In a Sept. 29 announcement, the Department of Transportation said it will move forward with a design plan that straightens and lowers the roadway to ground level. The plan, called an “at-grade” option, will ditch the existing elevated viaduct in favor of a side-by-side freeway and pedestrian boardwalk along the Charles River bank. The design will straighten the turnpike, which currently curves through a 91-acre plot of Harvard land known as Allston Landing South.
Harvard, which previously advocated for a ground-level design, applauded last week’s decision.
“The Modified At-Grade design option has benefited from strong support across the community and is a pivotal step toward realizing a shared vision for creating neighborhood connectivity, expanding green space, increasing regional transit opportunities, and enabling new economic development potential for the region,” University spokesperson Brigid O’Rourke wrote in an emailed statement.
The University acquired the Allston Landing South property in 2003 but was unable to move forward with development due to legal restrictions that limited the property’s use to exclusively railroad operations.
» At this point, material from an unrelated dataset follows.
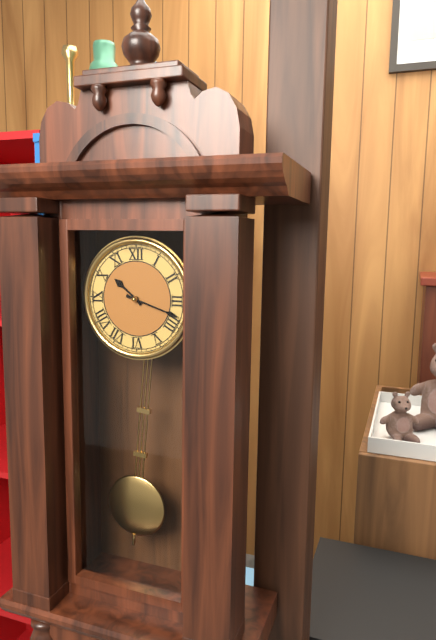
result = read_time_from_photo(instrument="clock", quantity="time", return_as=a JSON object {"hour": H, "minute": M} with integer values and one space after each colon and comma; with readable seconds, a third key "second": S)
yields {"hour": 10, "minute": 18}
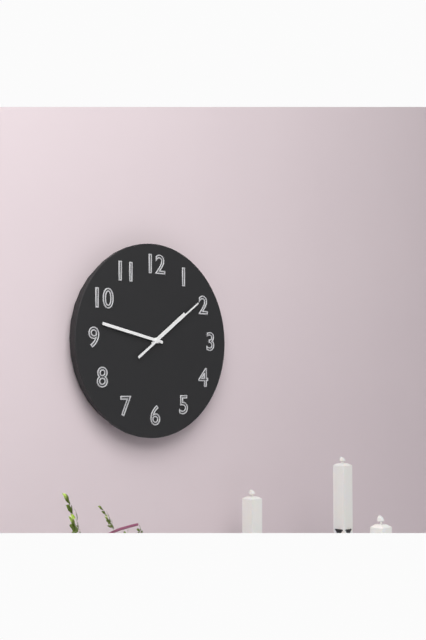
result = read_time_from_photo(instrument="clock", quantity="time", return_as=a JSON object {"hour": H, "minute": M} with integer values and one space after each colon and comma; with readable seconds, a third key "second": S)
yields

The Massachusetts Bay Transit Authority selected the site in 2014 as the location for “West Station,” a proposed commuter rail station that will connect Allston to South Station along the existing Framingham/Worcester line. Harvard has committed $58 million to date to fund the new station.
The selection of the ground-level redesign plan last week marks a big step in clearing the way for the station, as well as opening up dozens of previously undeveloped acres for Harvard’s use.
“The project presents a transformative opportunity that will benefit not only the City of Boston, but also the entire region,” O’Rourke wrote. “Harvard looks forward to continuing to work closely with the Commonwealth as this work advances in the months ahead.”
State Representative Michael J. Moran, a Democrat critical of Harvard’s development plans in Allston, lauded the decision to ground the highway, saying that it was the option supported by his constituents and local advocates.
“It provides the best option, in my opinion, for a vibrant and well thought out West Station, as well as the ability for Harvard to properly plan the 100 or so acres that they’re going to receive from the straightening of the Mass. Pike,” Moran said in an interview with The Crimson.
The state’s announcement comes as Harvard is seeking approval from the City of Boston for a proposed 900,000-square-foot, mixed-use development called the Enterprise Research Campus. The school has received forceful pushback from elected officials and civic groups in the neighborhood, who have argued that Harvard has not engaged with residents enough, leaving them in the dark about the University’s long-term plans in the area.
On Monday, though, Moran expressed hope that Harvard’s vast property holdings in Allston — roughly one-third of the neighborhood — would give residents and officials a better ability to influence the school’s development plans.
“That is the good part about Harvard owning all that land,” Moran said.